En 2026, pour célébrer le 50e anniversaire de l’adoption de la loi sur les minorités nationales, le Parlement autrichien a mis en place des initiatives visant à améliorer la visibilité des minorités nationales et de leurs langues, notamment une exposition, des événements et des activités dans les écoles. Le Burgenland et la Carinthie ont intensifié leurs efforts pour renforcer la présence des langues minoritaires dans l’éducation, l’administration et la vie publique.

Le rapport présente en détail des exemples concrets encourageants. En Carinthie, 100 formulaires en ligne utilisés par les collectivités locales ont été traduits en slovène, tandis que la Chambre d’agriculture a commencé à proposer des services de conseil dans cette langue. Au Burgenland, le croate du Burgenland et le hongrois sont employés dans une maison de repos et de retraite ouverte en 2023 à Schandorf/Čemba. En outre, la Carinthie et le Burgenland ont lancé une initiative conjointe visant à attirer les jeunes vers les métiers de l’enseignement bilingue.

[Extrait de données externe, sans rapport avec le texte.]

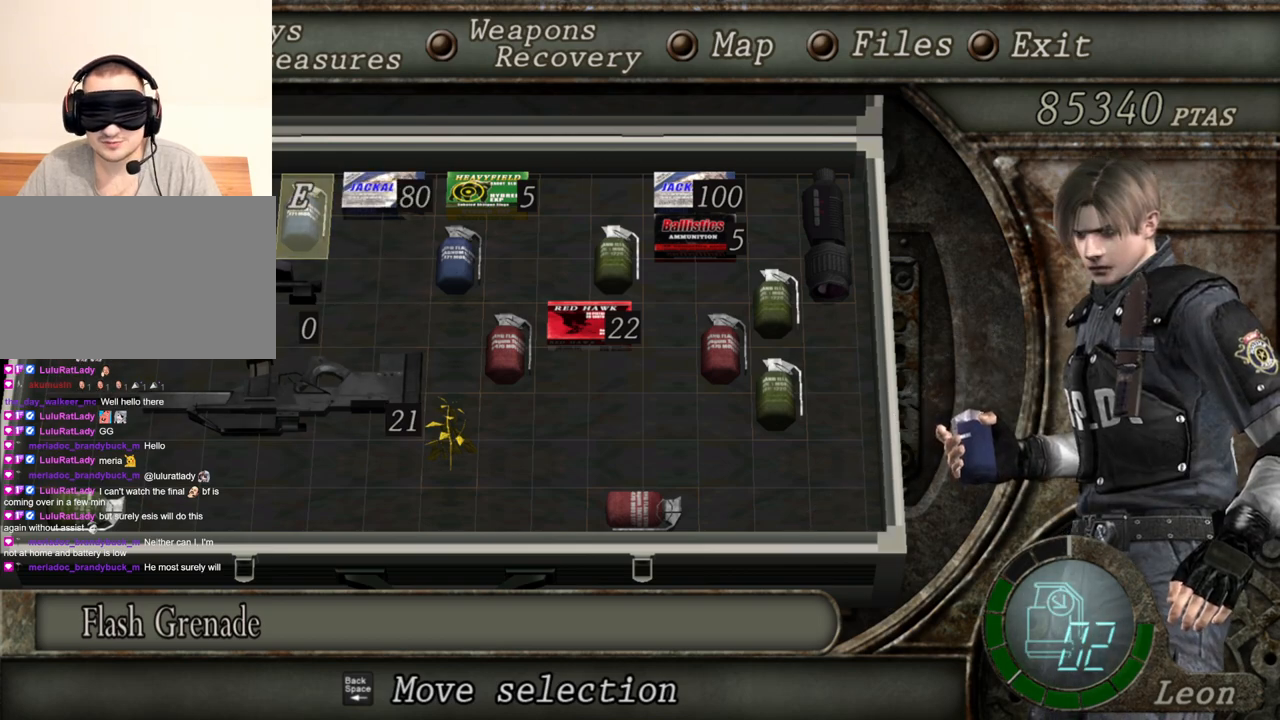
{"keys": [], "mouse": [], "events": []}
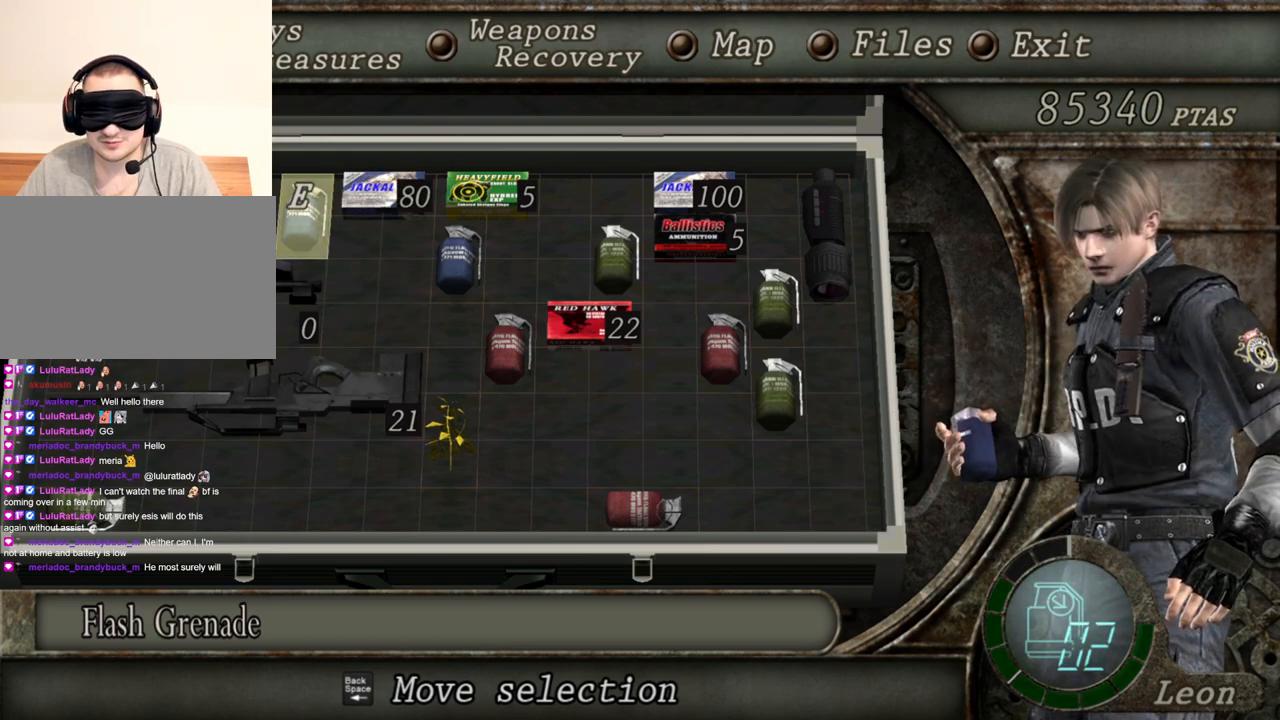
{"keys": [], "mouse": ["right"], "events": [[300, "tab", "down"], [434, "mouse_right", "down"], [467, "tab", "up"]]}
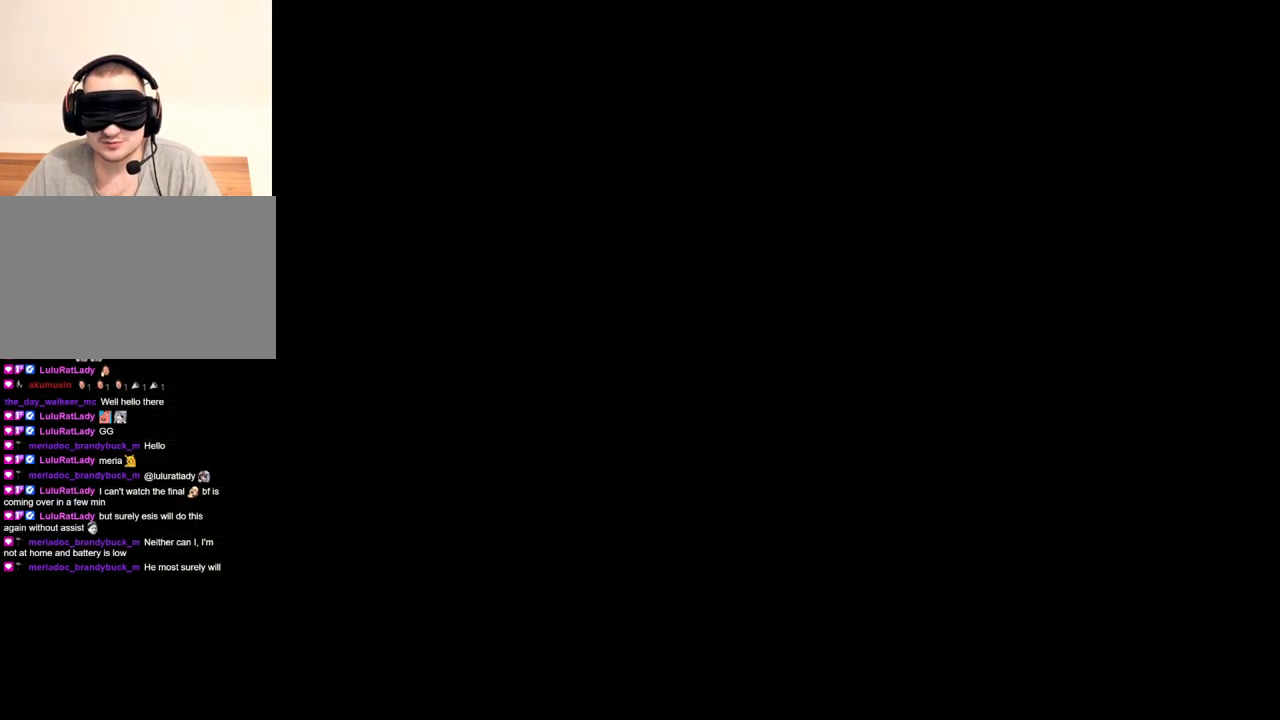
{"keys": [], "mouse": ["right"], "events": [[367, "mouse_left", "down"], [501, "mouse_left", "up"]]}
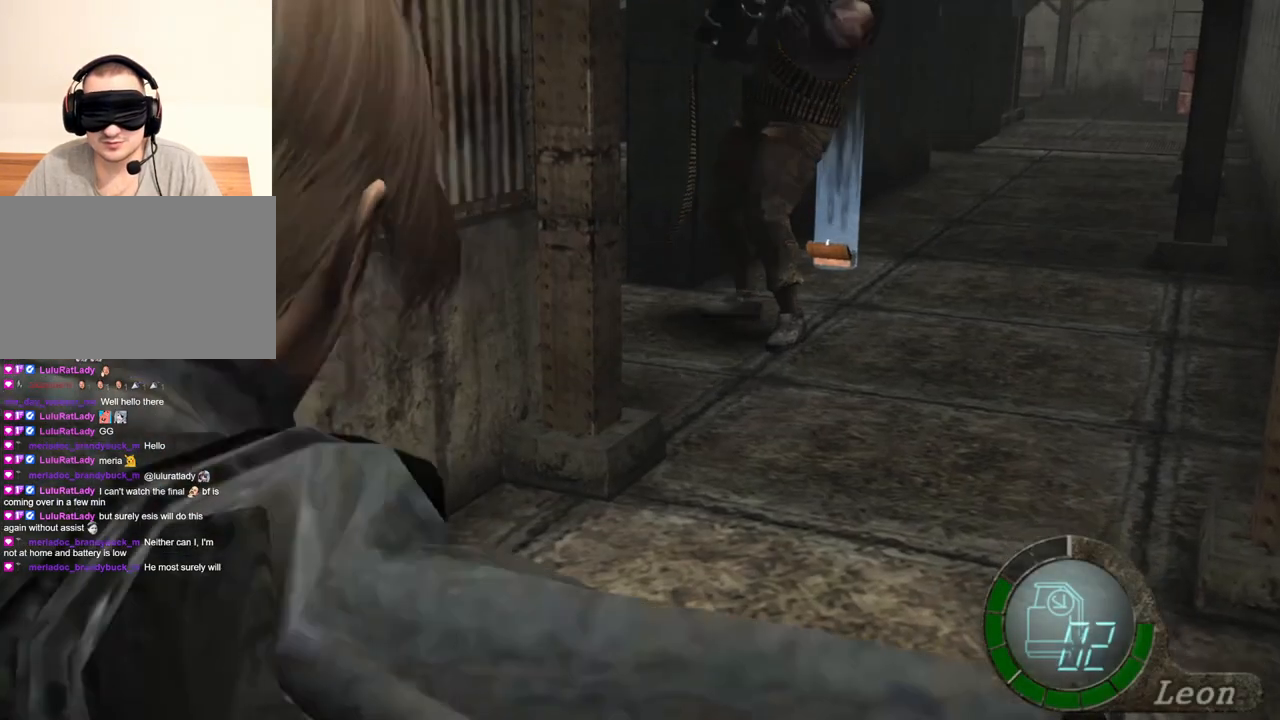
{"keys": [], "mouse": ["right"], "events": []}
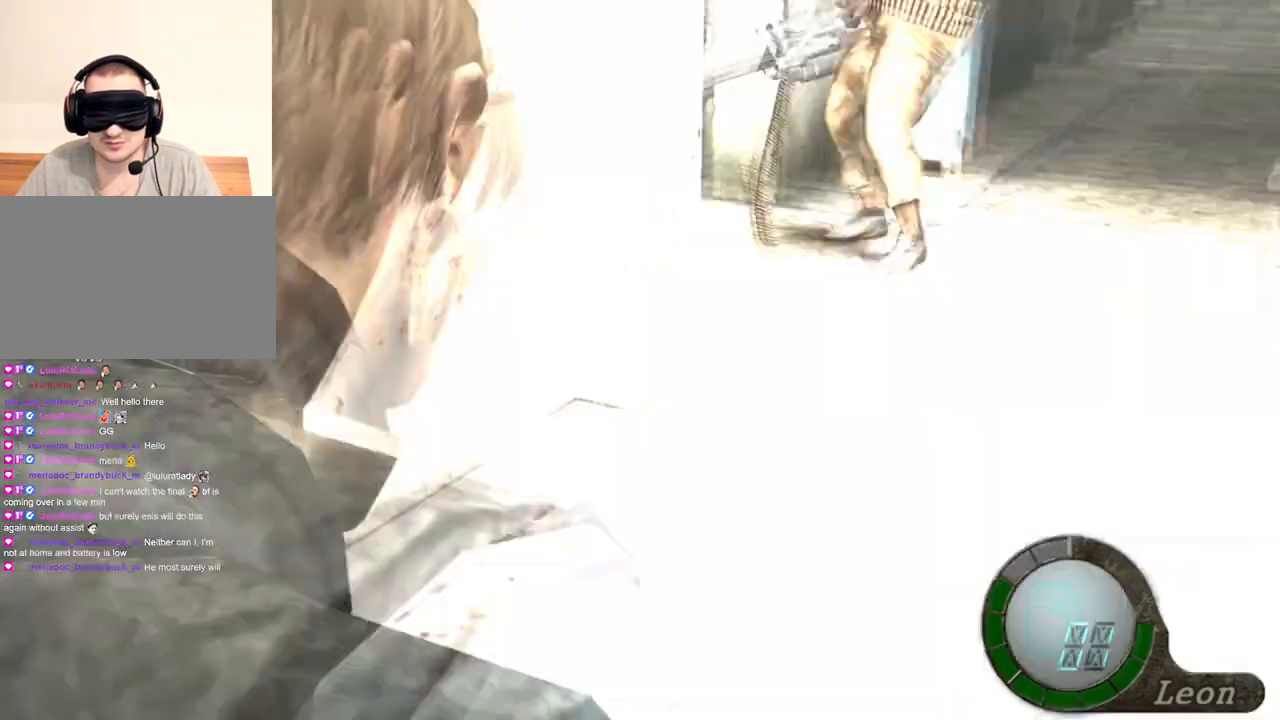
{"keys": [], "mouse": [], "events": [[234, "mouse_right", "up"], [401, "s", "down"], [501, "s", "up"]]}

Les six langues sont représentées dans les médias, en particulier par l’intermédiaire du radiodiffuseur public ORF, mais aussi des journaux, des plateformes en ligne et des réseaux sociaux. La coopération transfrontalière est également très développée, notamment à travers des projets éducatifs et culturels menés avec les pays voisins.

Des disparités régionales persistent dans la protection des langues minoritaires

Malgré cela, il reste d’importants défis à relever.

Le Comité souligne l’absence d’approche structurée et proactive en matière de protection des langues minoritaires en Styrie et, en particulier, à Vienne. L’école Komenský de Vienne, un établissement unique en son genre dispensant un enseignement bilingue en tchèque et en slovaque de la maternelle au lycée, et un modèle auquel aspirent les autres locuteurs de langues minoritaires de Vienne, continue de faire face à des difficultés financières : son avenir à long terme est incertain. Le rapport invite donc les autorités à travailler à une solution à long terme pour l’école Komenský, en étroite concertation avec les locuteurs.

L’éducation est confrontée à une pénurie d’enseignants bilingues ayant suivi une formation adéquate, en particulier au niveau préscolaire, ainsi qu’à un manque de matériel pédagogique. Malgré les progrès accomplis, l’offre médiatique demeure inégale, tandis que des mesures supplémentaires sont nécessaires pour renforcer l’utilisation concrète du croate du Burgenland, du hongrois et du slovène devant les tribunaux et dans l’administration.

Prochaines étapes pour renforcer la protection des langues régionales et minoritaires en Autriche

Le rapport formule plusieurs recommandations prioritaires à l’intention de l’Autriche, notamment le développement d’une politique structurée pour la protection et la promotion de toutes les langues minoritaires, notamment à Vienne et en Styrie ; la mise à disposition d’un nombre suffisant d’enseignant·es formé·es capables d’assurer des enseignements en/des langues minoritaires ; le renforcement de l’usage du croate du Burgenland, du hongrois et du slovène auprès des autorités publiques ; ainsi que la sensibilisation de l’ensemble de la population autrichienne aux langues et cultures minoritaires, considérées comme une composante à part entière du patrimoine culturel du pays.